Bickford’s process reads as disciplined and collaborative. In interviews and site Q&As he credits long morning walks with his wife, Cary, where plots and characters are tested out loud, then shaped with an editor’s eye for logic. The ritual explains the clean through-lines in the books, and the willingness to let characters surprise the reader without breaking plausibility. For upcoming events and appearances, check News & Events.

Availability is straightforward and modern. The novels are stocked through mainstream retailers such as Amazon, Waterstones and Bookshop.org, with UK distribution via Turnaround Publisher Services. It is an indie operation with national reach, a model that suits a series designed to be entered at any point.

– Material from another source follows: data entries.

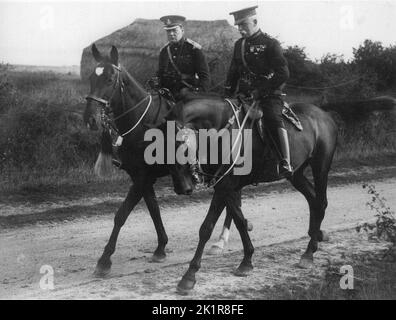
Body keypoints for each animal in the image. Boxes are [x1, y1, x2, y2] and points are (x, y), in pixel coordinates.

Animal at [172, 96, 338, 294]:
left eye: (181, 146)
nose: (182, 188)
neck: (222, 131)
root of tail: (325, 115)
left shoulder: (225, 186)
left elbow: (208, 227)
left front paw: (189, 276)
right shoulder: (226, 187)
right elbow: (238, 221)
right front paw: (246, 261)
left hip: (320, 167)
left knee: (320, 203)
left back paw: (309, 253)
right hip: (296, 174)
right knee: (314, 201)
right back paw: (314, 241)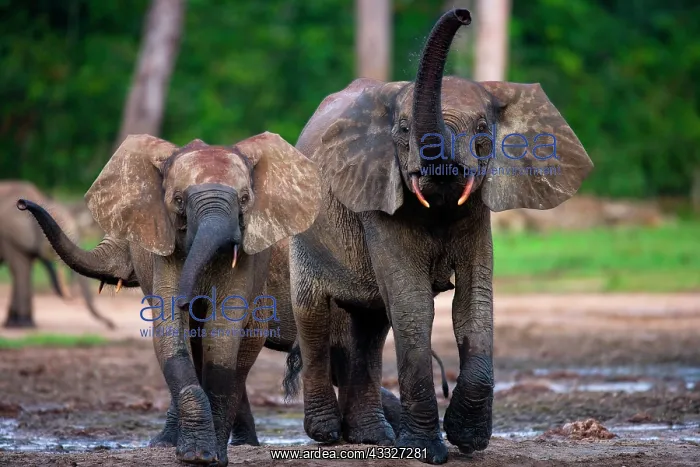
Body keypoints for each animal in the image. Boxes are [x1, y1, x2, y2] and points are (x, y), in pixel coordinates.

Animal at [0, 180, 115, 329]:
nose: (112, 325)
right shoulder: (9, 236)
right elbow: (20, 270)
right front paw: (23, 324)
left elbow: (25, 269)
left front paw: (20, 323)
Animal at [17, 131, 323, 467]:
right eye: (178, 201)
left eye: (244, 200)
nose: (22, 203)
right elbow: (173, 336)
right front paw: (189, 452)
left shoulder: (252, 263)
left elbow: (223, 337)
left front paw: (209, 455)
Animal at [283, 7, 593, 464]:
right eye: (403, 129)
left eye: (482, 128)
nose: (463, 15)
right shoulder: (378, 198)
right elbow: (414, 307)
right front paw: (426, 451)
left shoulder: (477, 211)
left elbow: (474, 304)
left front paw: (468, 440)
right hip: (304, 234)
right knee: (315, 316)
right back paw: (326, 434)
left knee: (371, 326)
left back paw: (373, 437)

What sets Bickford apart is not only experience but perspective. He writes as someone who helped draft the guardrails and then watched real people work within them. The result is espionage fiction that respects process without letting it smother momentum. In a market crowded with recycled tropes, his work offers something rarer, a view from inside the law that still finds space for jeopardy, consequence and the human cost of secrets.

Where to begin

If you want the chill of classic Berlin, start with Cold Protocol when it lands in March 2026. For a contemporary entry point, try Katya – Arctic Betrayal, then circle back to Katya and The Informer to see the world take shape. However you enter, you will find a writer who treats intelligence not as fantasy but as a system run by fallible people under pressure, which is precisely why the stories bite.